ESG研究所【CO2反映指標(5)】予想炭素利益率①

ESG研究所

会社が温室効果ガス(GHG)排出量を増やさないで効率的に利益を稼いでいるかどうか比べる方法もある。本業のもうけを示す営業利益をGHG排出量で割って算出する指標である「炭素利益

「利益率」と呼ぶが、パーセント表示にしないで、割り算した数値をそのまま比較する。分子が利益なので、数値が大きいほど環境負荷をかけないで付加価値を高めていると評価できる。

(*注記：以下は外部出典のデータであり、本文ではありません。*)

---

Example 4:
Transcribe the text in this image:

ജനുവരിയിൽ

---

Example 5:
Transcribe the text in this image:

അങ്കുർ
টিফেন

丸井グループ(8252)は2018年度に「ビジョン2050」を宣言し、指標の1つとして、営業利益をCO2排出量で割って算出する「環境効率」を掲げた。同社は「ESGデータブック」でGHG排出量などとともに同指標の推移を開示している。

先行きを占うため、今期の予想営業利益を使った。計算式を整理すると以下のようになる。

予想炭素利益率=予想営業利益(100万円)÷炭素排出量(トン)

この指標は排出量に応じて新たな負担を求められた場合、現状のもうけで賄えるのか、財務の余裕があるのかどうかを示す目安になる。ROE(自己資本利益率)やROA(総資産利益率)になぞらえた指標と言える。

炭素排出量は、各社が英非営利団体CDPに提出した「Climate Change 2021」に記載したCO2換算排出量を使用した。その値を会社が開示した今期の予想営業利益と比較した。